Ainsi, sans songer un instant aux obstacles que pouvait rencontrer le sentiment qui s'éveillait si délicieusement en moi, bercée par ces adorables mélodies, je me plaisais à rappeler à ma mémoire les touchantes paroles de M. de Lancry; je me laissais aller à toute l'admiration que m'inspirait le caractère que je lui supposais. Des idées de jalousie venaient aussi m'assaillir lorsque, à travers ce songe éveillé, je voyais vaguement devant moi la brune figure de la duchesse de Richeville.
L'acte fini, j'écoutais encore; j'étais si absorbée que ma tante dut m'appeler à plusieurs reprises pour me tirer de ma rêverie.
On sortait de la salle; je donnai le bras à M. de Versac; M. de Lancry donna le bras à Ursule.
Je descendis presque machinalement, entendant, voyant à peine ce qui se passait autour de moi.
Au moment où l'on vint nous annoncer notre voiture, je sentis un parfum très-agréable, mais très-fort; le frôlement d'une étoffe toucha ma robe, et une voix émue, affectueuse, me dit ces mots presque à l'oreille:
Prenez garde, pauvre enfant… on veut vous marier… Attendez M. de Mortagne…

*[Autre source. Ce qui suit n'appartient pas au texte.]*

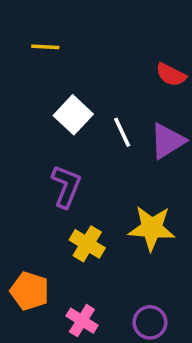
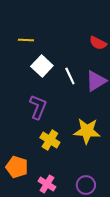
yellow line: (45, 47) -> (26, 40), moved

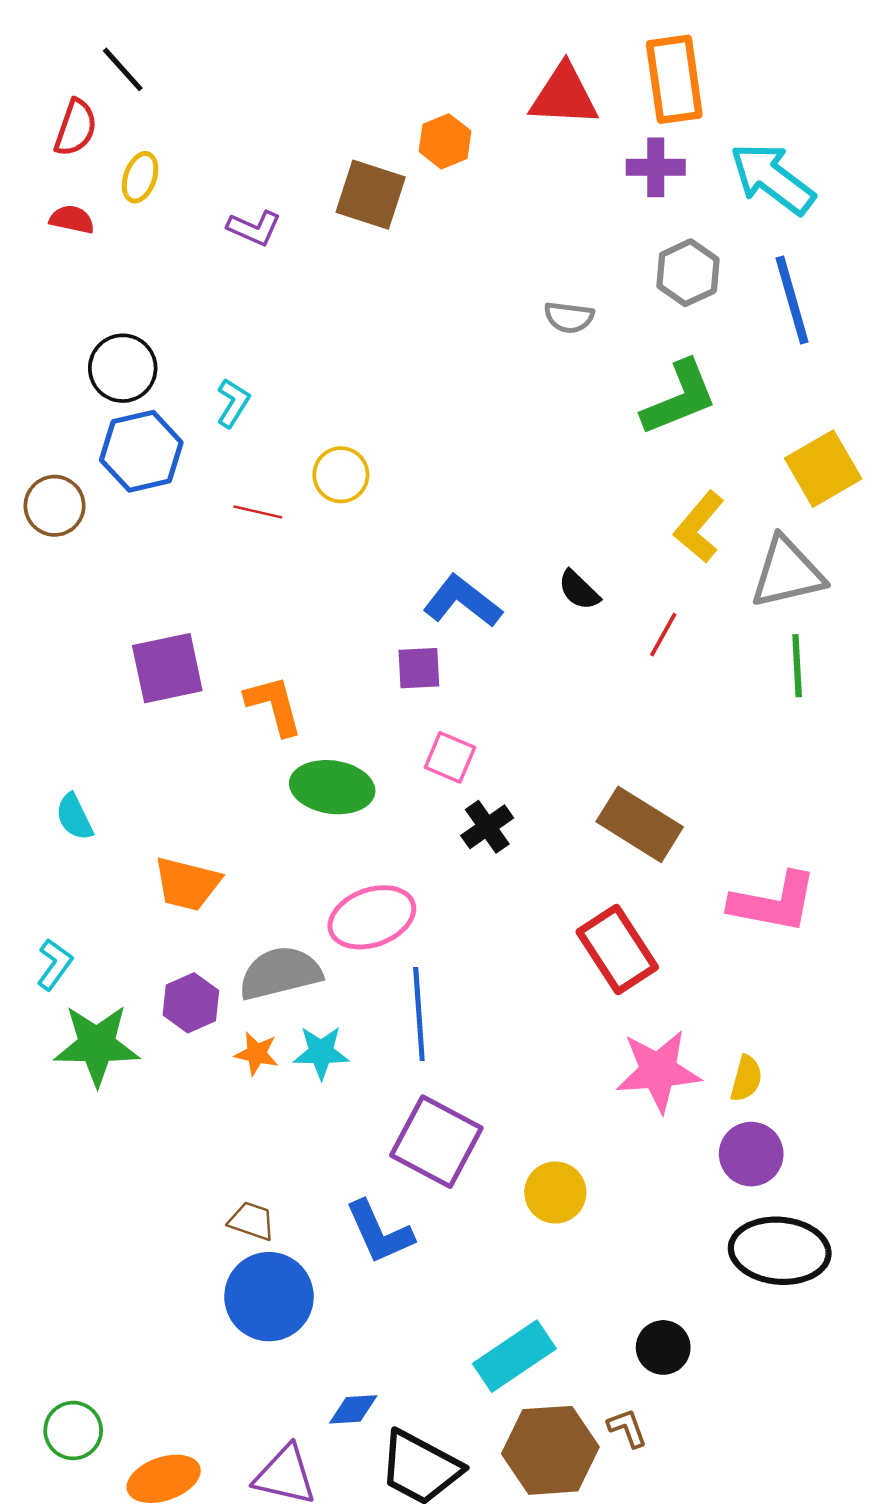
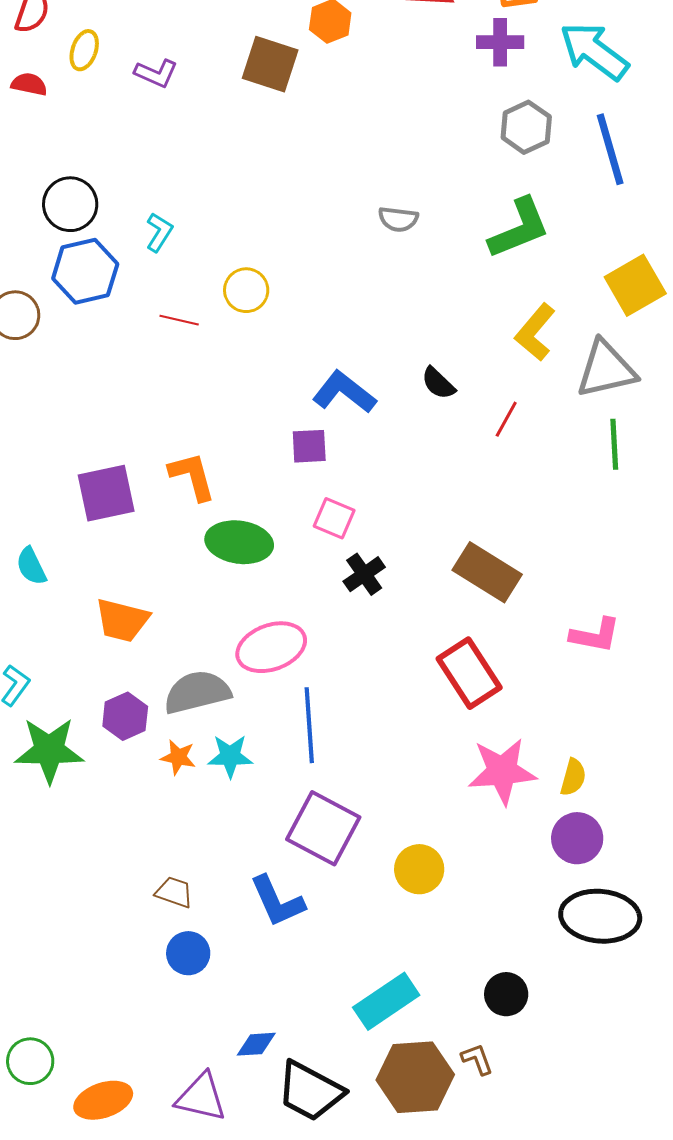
purple L-shape: (254, 228) -> (156, 73), moved
gray semicircle: (569, 317) -> (398, 219), moved
purple square: (167, 668) -> (106, 493), moved
pink L-shape: (774, 902) -> (595, 635), size x0.7
blue circle: (269, 1297) -> (188, 953), size x0.6

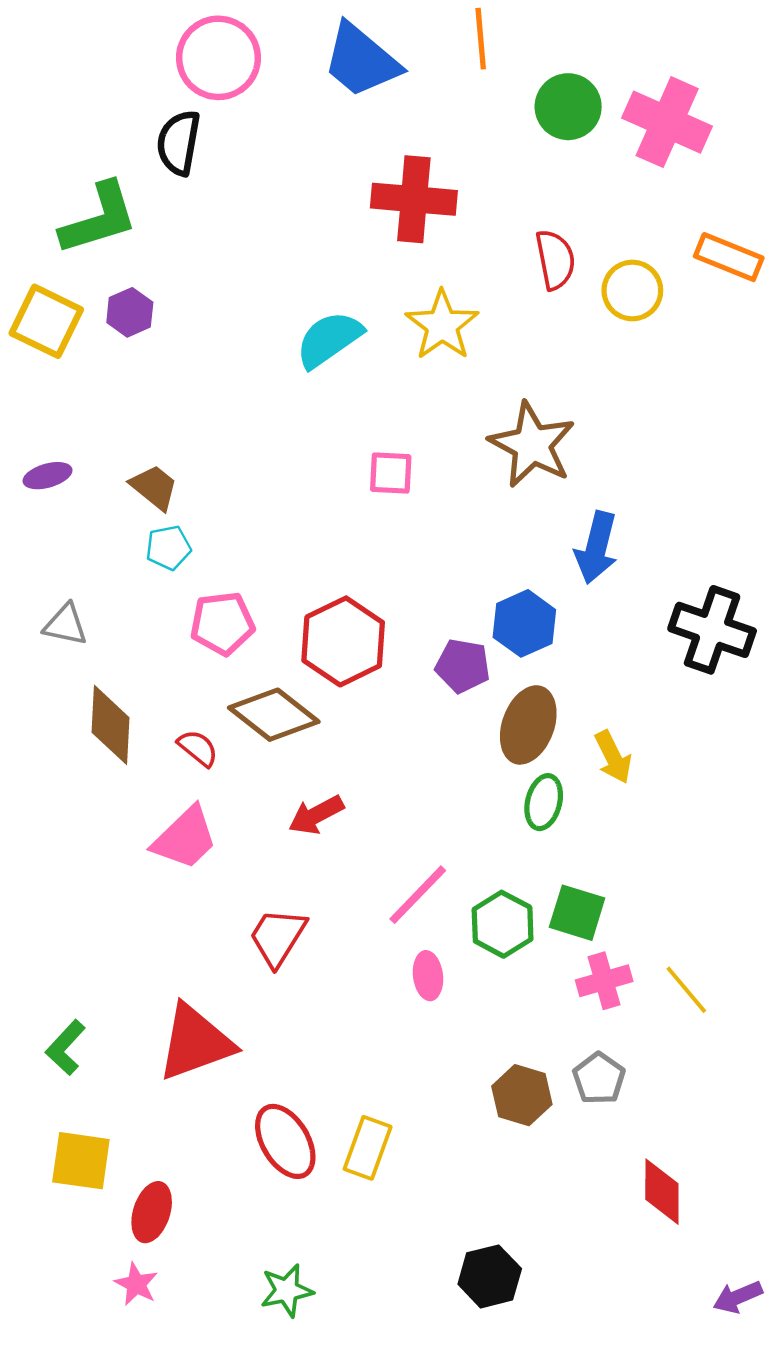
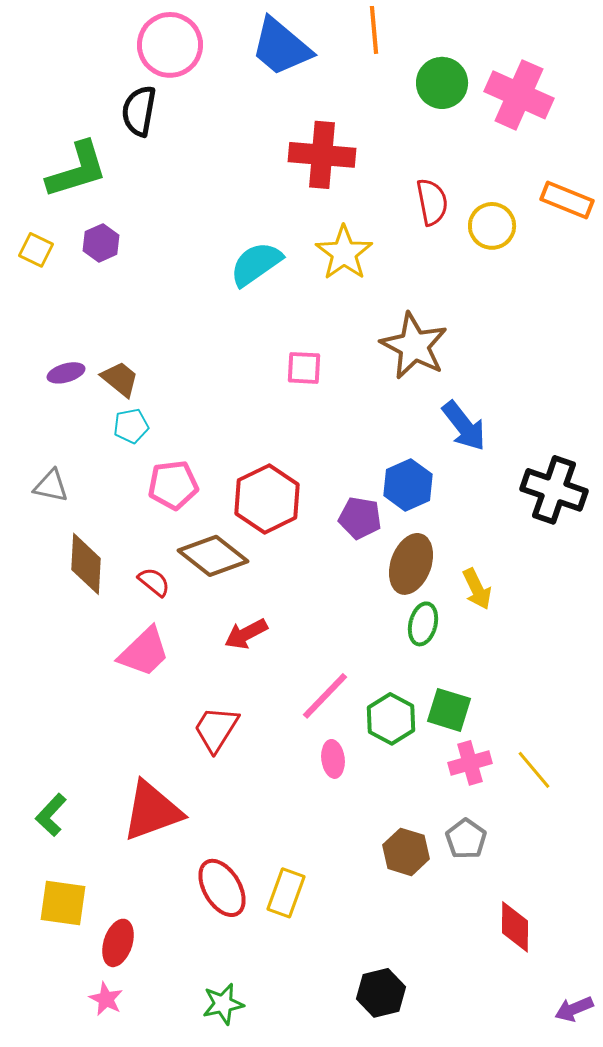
yellow square: (46, 321) -> (36, 250), size x0.6
purple ellipse: (48, 476) -> (66, 373), moved
blue arrow: (596, 548) -> (464, 426), turned -52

Je retournai vivement la tête pour voir qui venait de me parler; je n'aperçus que le manteau de satin cerise et le turban lamé d'argent de la duchesse de Richeville, qui descendait légèrement l'escalier devant moi avec M. et madame de Mirecourt.
CHAPITRE XI.
L'AVEU
Un mois s'était passé depuis le jour où j'étais allée à l'Opéra avec ma tante et M. de Lancry.